I need help in locating a distributor for my IH 3444.
OEM part number 3068973R92.
Number on the side of the distributor is as follows
Delco - Remy D204-7953342

In recent weeks I have found only one searching every resource I could find and it is locked up but purchased it anyway hoping to be able to get it working. The main shaft and upper bearing is extremely worn on my existing unit and I have been told by several machine shops it is not repairable.


----------



## RC Wells (Dec 26, 2008)

http://www.antiquetractorsrus.com/i...ts/ignition/Internationalignitionsparts3.html entire new unit

http://www.yesterdaystractors.com/Farmall-3444_Distributor-Shaft-Bushing-and-Shim-Kit_IHS3166.html bushing kit might be worth a try, a lot less cost.


----------



## BigT (Sep 15, 2014)

Hello Zuke, welcome to the tractor forum.

All States Ag Parts has a new aftermarket distributor to fit an IH 3444 ($129). 1-877-530-4430.

Steiner Tractor Parts has a new horizontal distributor to fit an IH 3444 ($295). 1-888-961-7894


----------



## Zuke (Sep 16, 2017)

RC Wells said:


> http://www.antiquetractorsrus.com/i...ts/ignition/Internationalignitionsparts3.html entire new unit
> 
> http://www.yesterdaystractors.com/Farmall-3444_Distributor-Shaft-Bushing-and-Shim-Kit_IHS3166.html bushing kit might be worth a try, a lot less cost.

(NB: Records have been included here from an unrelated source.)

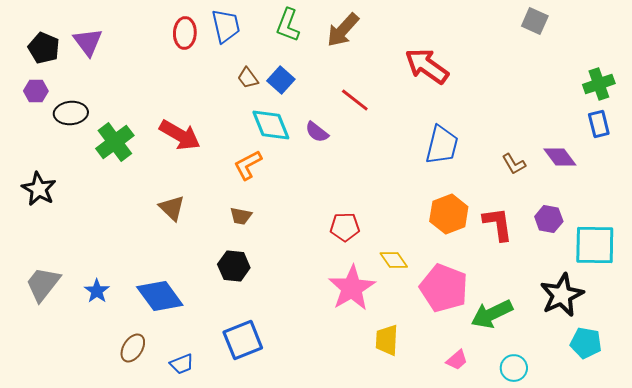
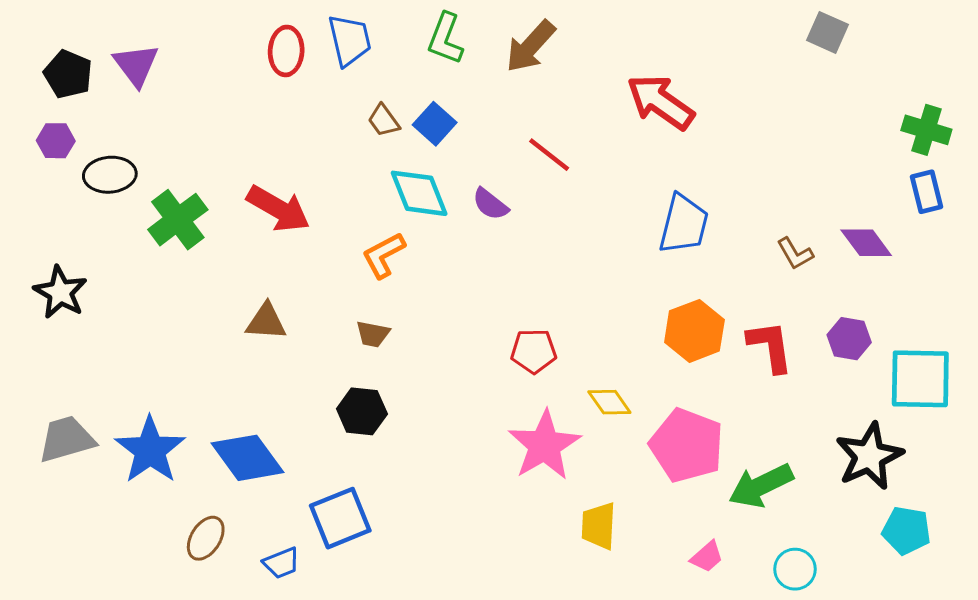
green cross: (599, 84) -> (926, 130), turned 36
brown triangle: (172, 208) -> (266, 322), turned -40
gray trapezoid: (43, 284) -> (67, 439), turned 36
blue star: (97, 291) -> (150, 450), size x1.8
blue square: (243, 340) -> (340, 518), moved

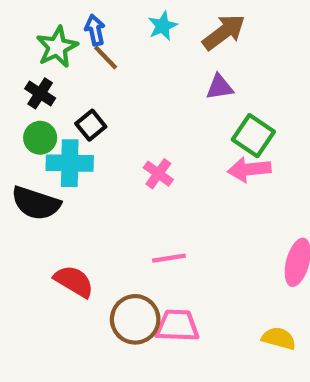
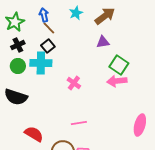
green star: (57, 47) -> (15, 22), moved
black cross: (40, 93) -> (18, 45), turned 32
black square: (91, 125) -> (48, 46), moved
cyan cross: (70, 163) -> (41, 63), moved

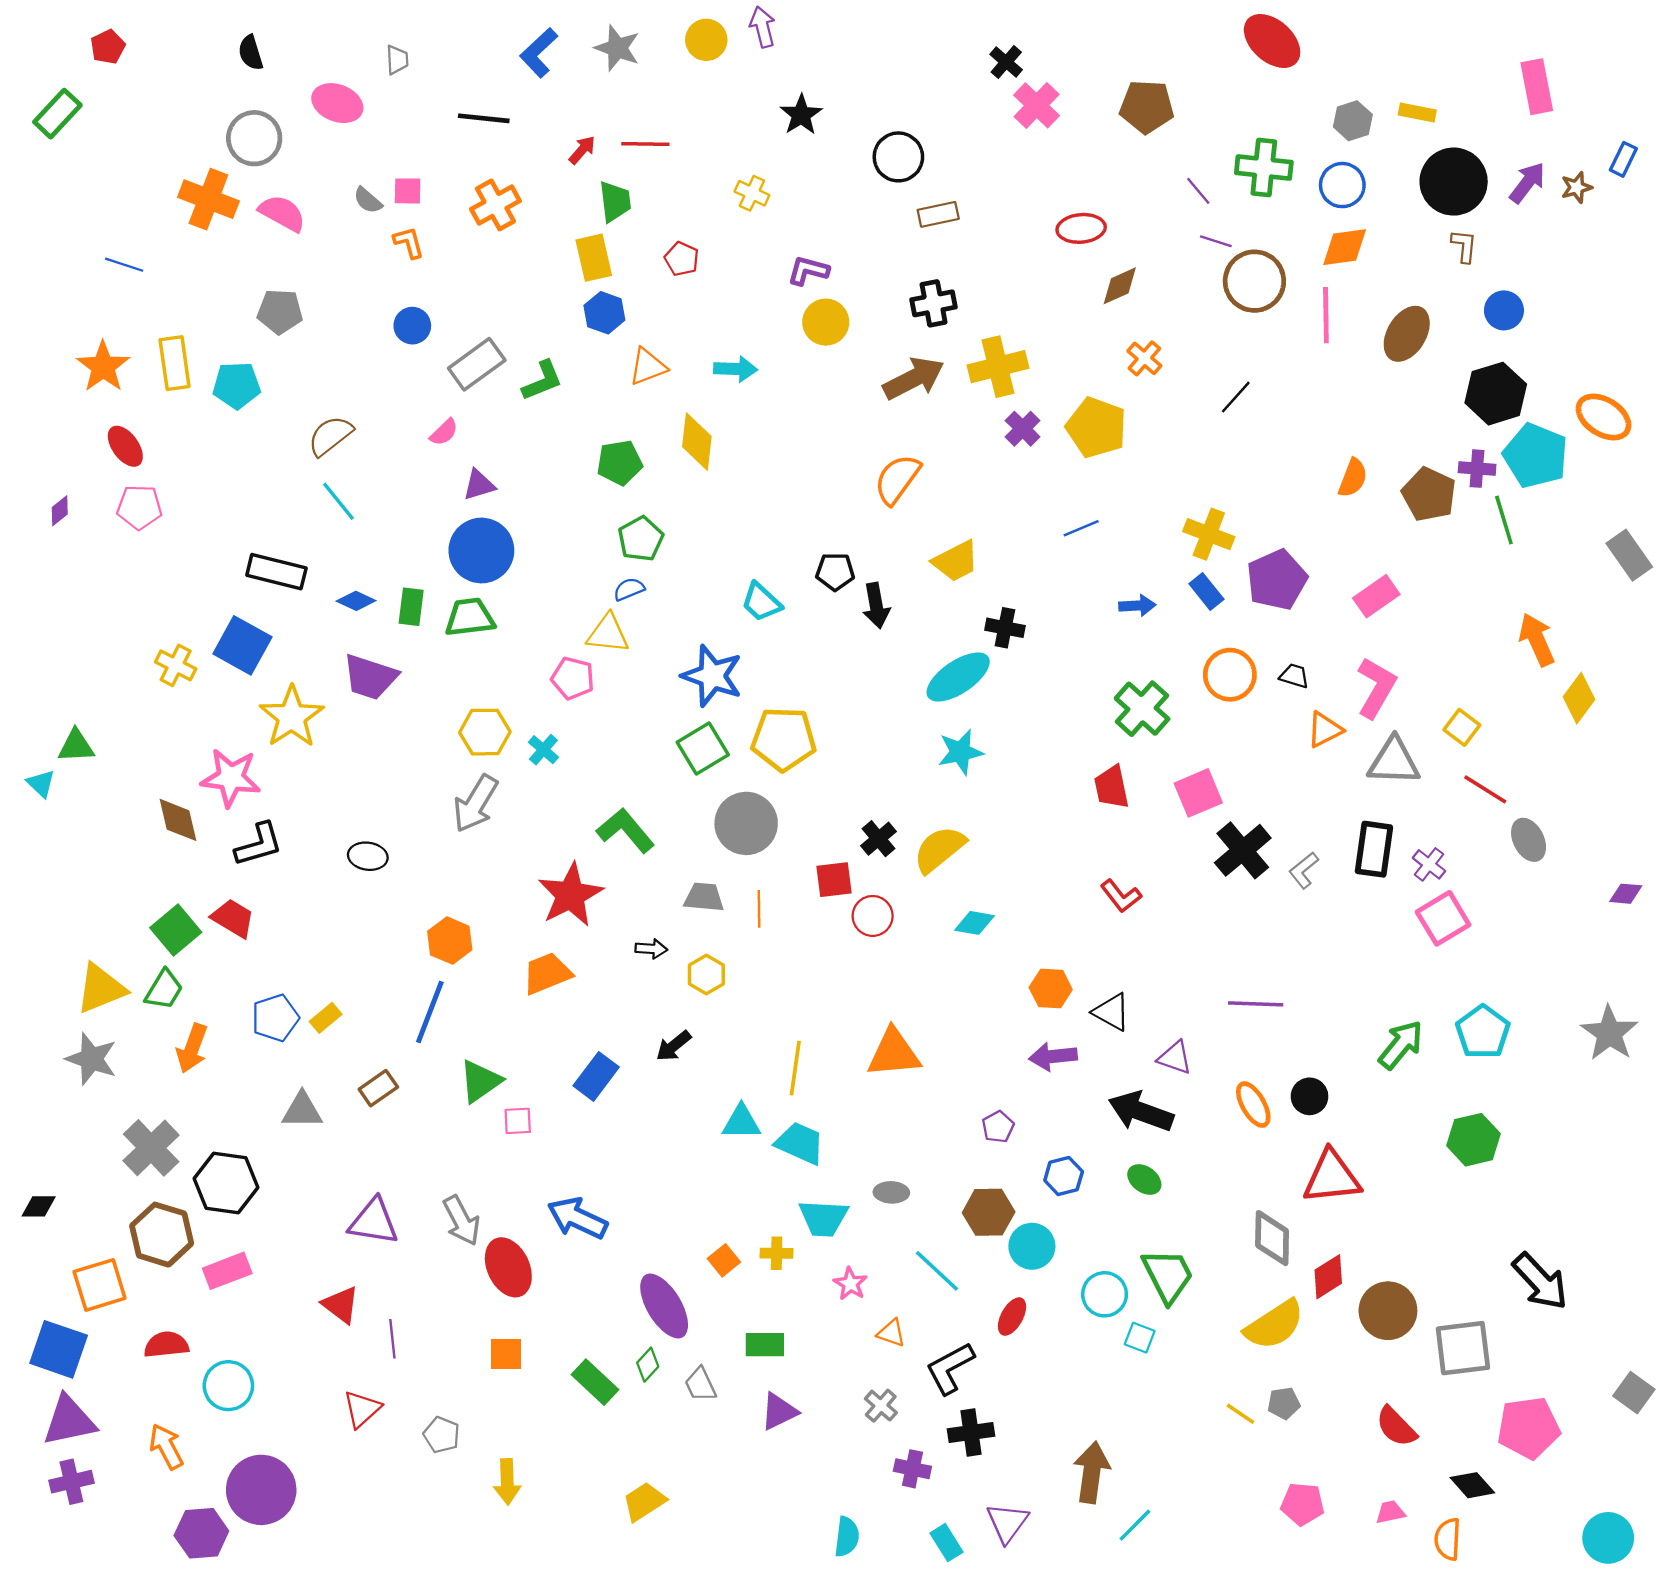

Thank you RC Wells for the response, but these items are for the horizontal distributors, the one on my tractor is vertical mounted. Once again Thank you for your time and effort in this matter.


----------



## Zuke (Sep 16, 2017)

BigT said:


> Hello Zuke, welcome to the tractor forum.
> 
> All States Ag Parts has a new aftermarket distributor to fit an IH 3444 ($129). 1-877-530-4430.
> 
> Steiner Tractor Parts has a new horizontal distributor to fit an IH 3444 ($295). 1-888-961-7894


Thank you BigT for the response, but these items are for the horizontal distributors, the one on my tractor is vertical mounted. Once again Thank you for your time and effort in this matter


----------